Membangun Kembali Kesadaran Alam

Kesadaran ekologis tidak lahir dari undang-undang atau sanksi, melainkan dari kesadaran diri. Ia tumbuh ketika seseorang berhenti sejenak dan mendengar napas bumi. Kita bisa memulai dari hal-hal kecil. Sebutlah, tidak membuang sampah ke laut, membawa botol minum sendiri, menanam pohon di halaman, atau menghemat listrik. Setelah itu, baru membangun ekosistem kepedulian, seperti keluarga yang menanamkan nilai lestari, sekolah yang mengajarkan cinta alam bukan hanya lewat teori. Dan, media yang menyiarkan konten lingkungan, serta pemimpin yang memberi teladan nyata.

Pendidikan lingkungan harus menjadi bagian integral dari karakter bangsa, bukan hanya pelajaran tambahan. Setiap profesi pun punya tanggung jawab ekologisnya masing-masing. Seorang pelaut menjaga laut dari tumpahan minyak. Seorang nelayan tidak menggunakan bom atau pukat harimau. Seorang penulis menyalakan kesadaran lewat kata-kata. Dalam ruang kecil seperti itulah perubahan besar bisa dimulai.

Menjadi Manusia yang Tidak Asing dengan Alam

Dalam setiap pelayaran saya, ada satu momen reflektif yang selalu saya rasakan. Ketika kapal berlayar di tengah laut, di bawah langit yang luas, saya sadar betapa kecilnya manusia di hadapan alam. Laut tidak pernah marah, tapi ia bisa menunjukkan kekuatannya kapan saja. Dan di situlah saya belajar rendah hati. Bahwa, manusia tidak sedang “menguasai” alam, melainkan sedang diizinkan untuk hidup di dalamnya.

Mungkin inilah yang hilang dari sebagian besar kita, kerendahan hati ekologis. Kita merasa bisa mengatur segalanya dengan teknologi, padahal bumi punya bahasa sendiri. Bila kita terus abai, ia akan berbicara dengan caranya, dalam bentuk badai, longsor, atau kekeringan.

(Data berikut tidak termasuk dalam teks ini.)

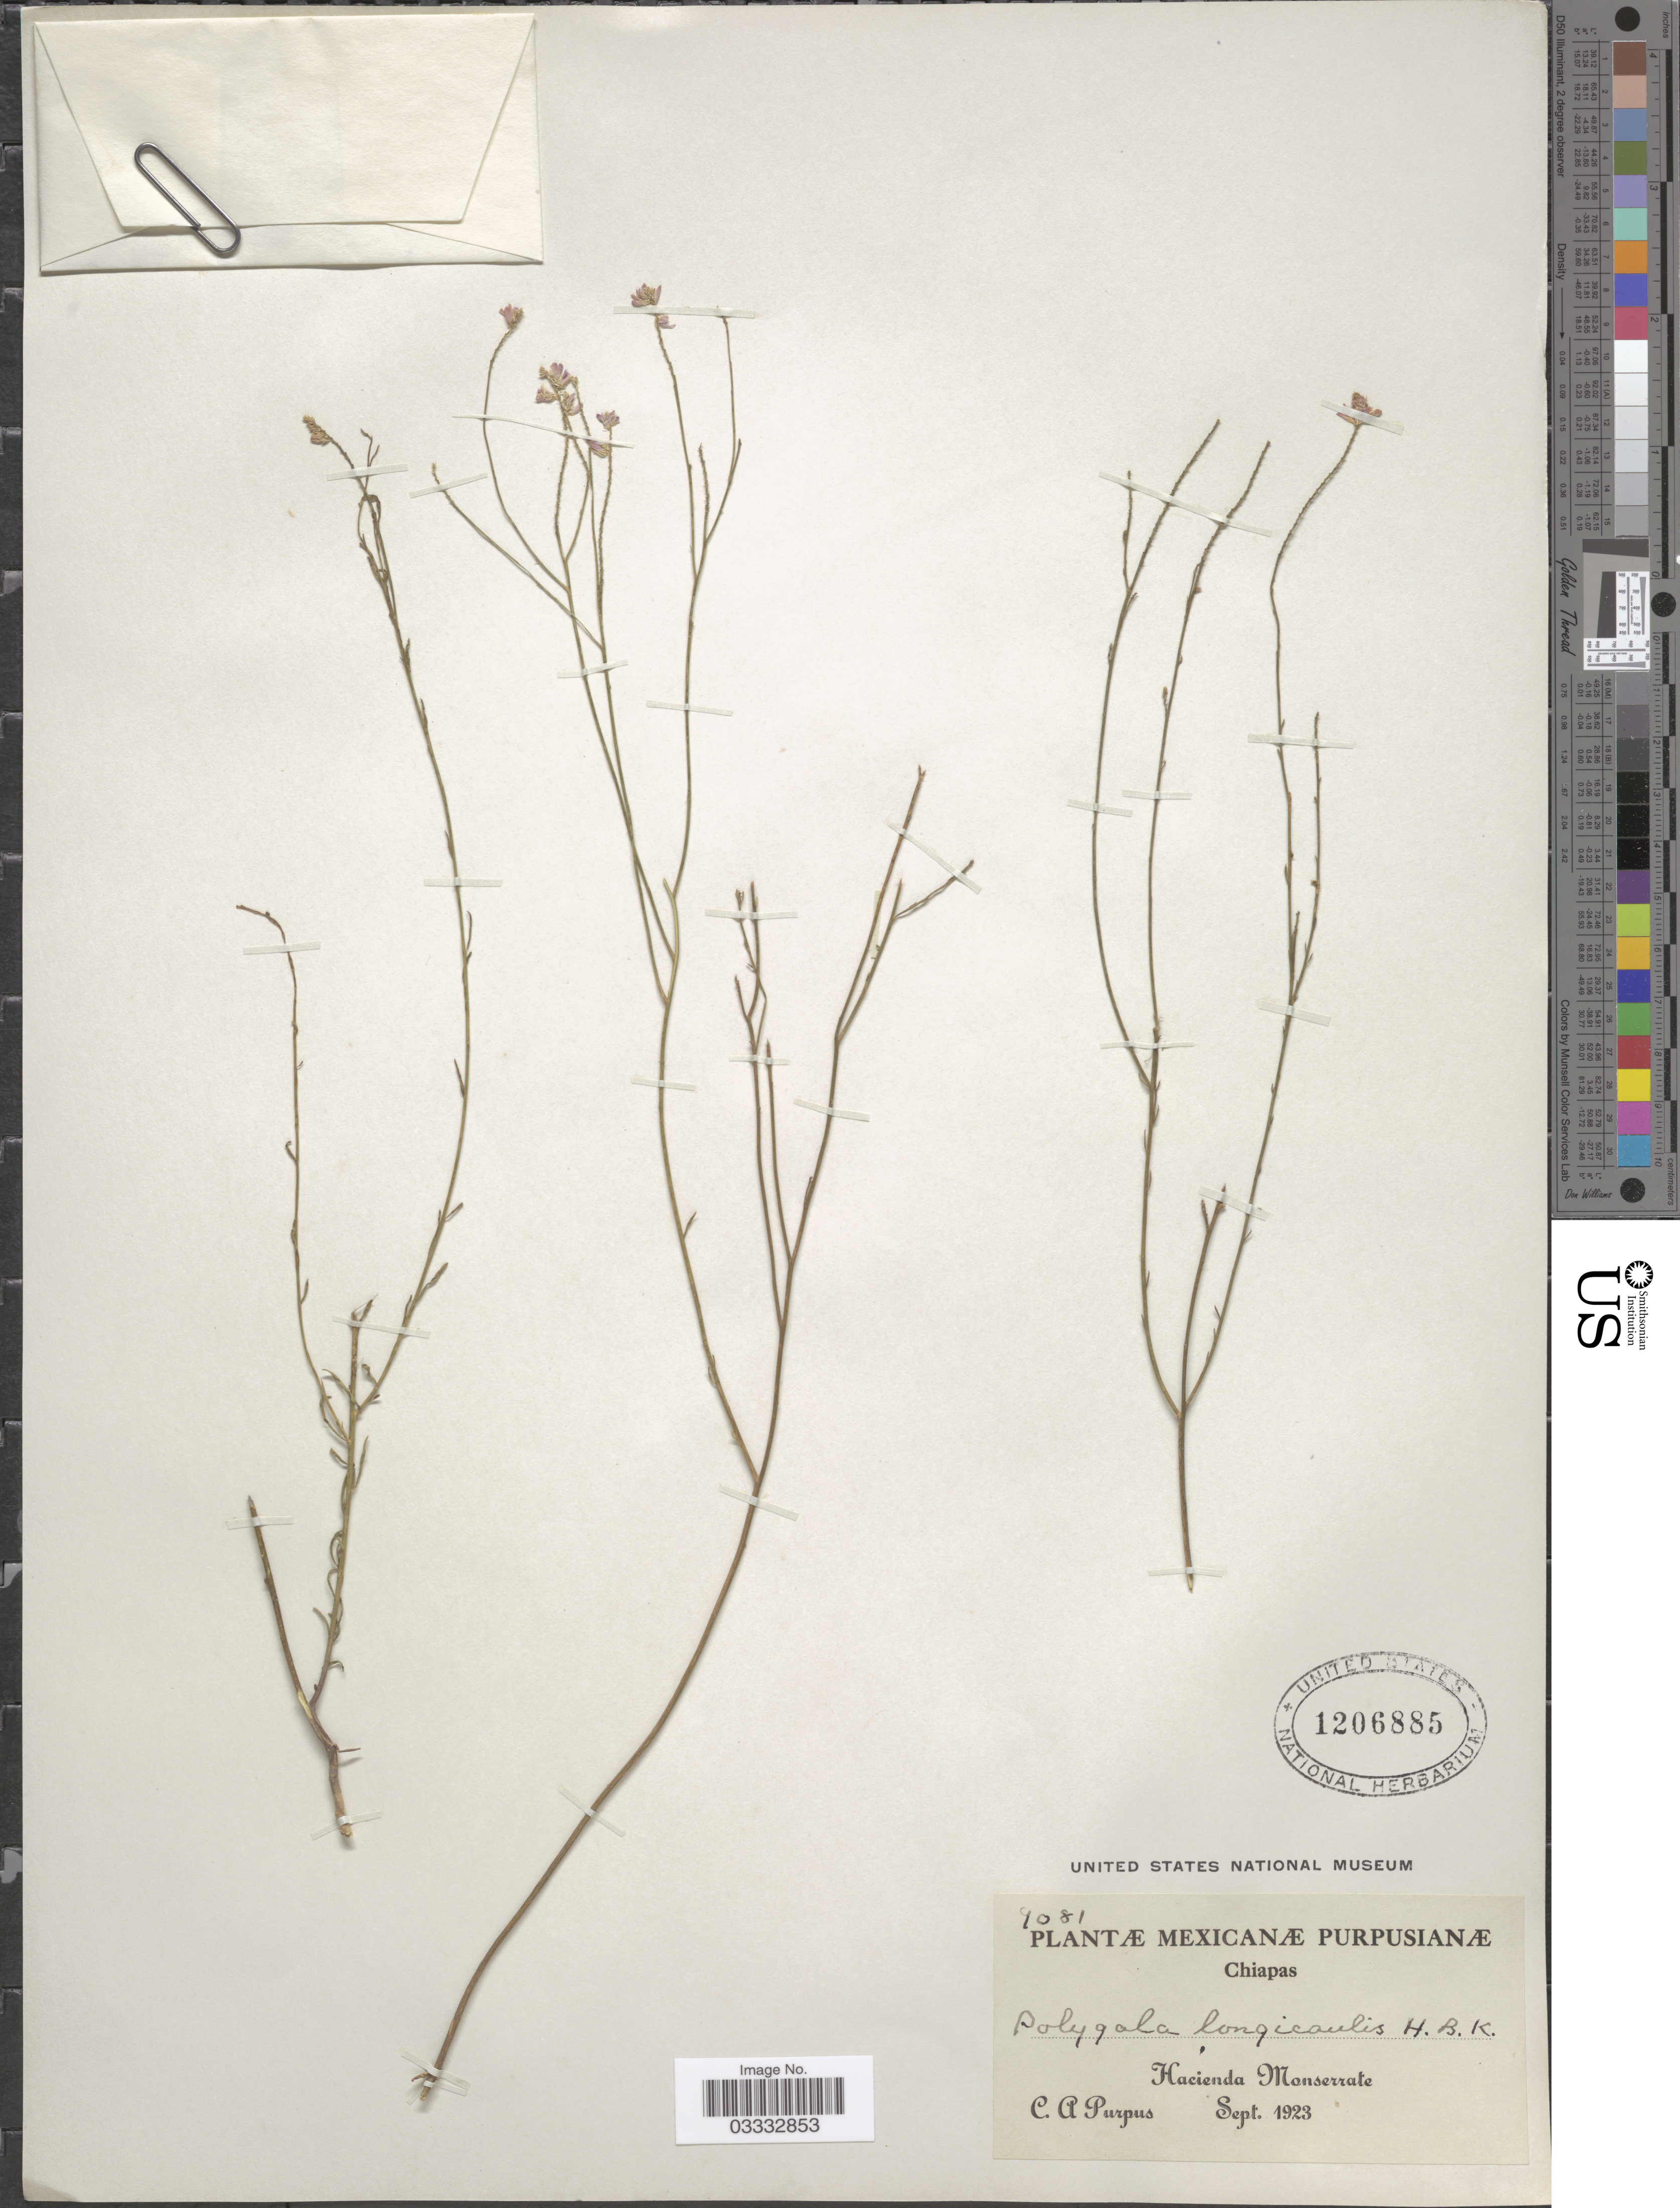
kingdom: Plantae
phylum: Tracheophyta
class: Magnoliopsida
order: Fabales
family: Polygalaceae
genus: Polygala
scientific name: Polygala longicaulis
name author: Kunth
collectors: C. A. Purpus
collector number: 9081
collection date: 1923-09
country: Mexico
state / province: Chiapas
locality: Hacienda Monserrate.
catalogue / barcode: US 1206885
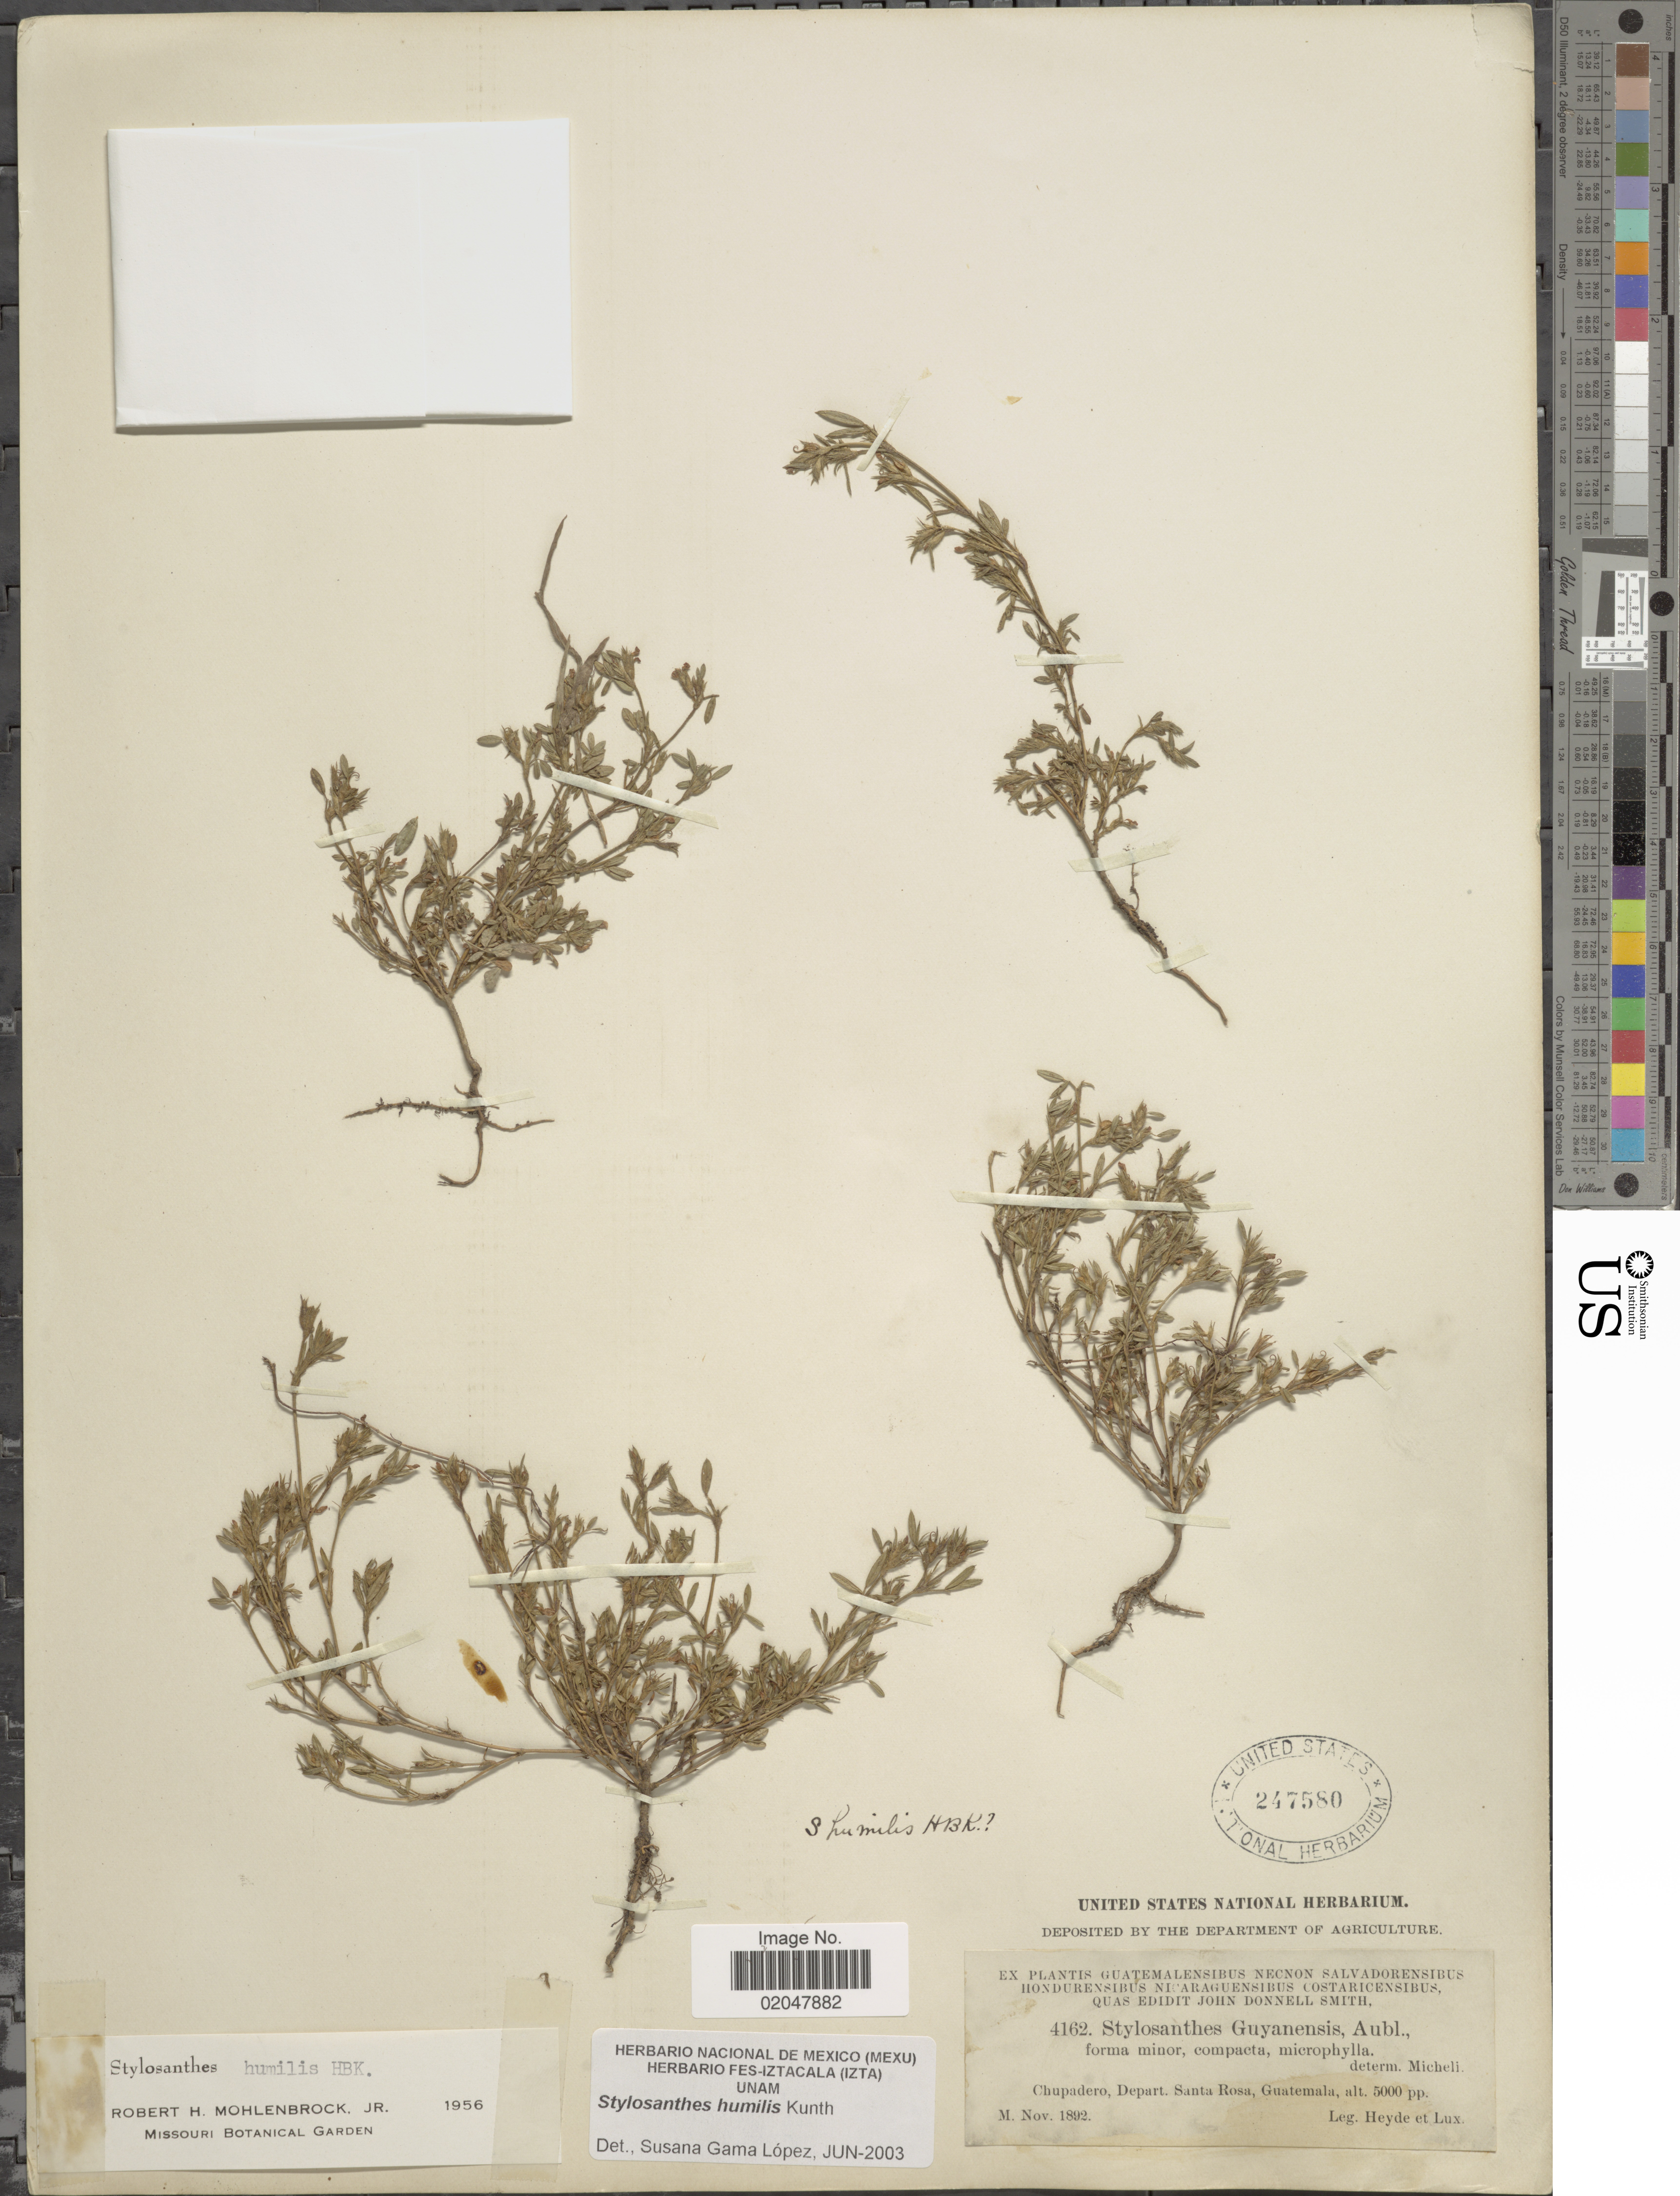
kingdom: Plantae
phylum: Tracheophyta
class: Magnoliopsida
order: Fabales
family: Fabaceae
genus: Stylosanthes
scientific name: Stylosanthes humilis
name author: Kunth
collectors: Heyde & Lux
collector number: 4162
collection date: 1892-11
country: Guatemala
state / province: Santa Rosa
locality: Chupadero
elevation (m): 1524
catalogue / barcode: US 247580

Penutup: Mari Kembalikan Kesadaran Alam Kita

Krisis lingkungan bukan sekadar soal bumi yang sakit, melainkan juga soal manusia yang kehilangan arah. Ketika keserakahan menggantikan kebijaksanaan, ketika kenyamanan jangka pendek menyingkirkan kelestarian jangka panjang, di sanalah peradaban mulai retak. Maka, peringatan ini bukan hanya untuk mereka yang di puncak kekuasaan, melainkan yang hidup di bawah langit yang sama.

Mari mulai dari diri sendiri. Mari dengarkan kembali suara alam yang dulu meninabobokan kita di masa kecil. Ayo kembalikan kesadaran bahwa mencintai bumi bukanlah pilihan, melainkan kewajiban moral setiap insan.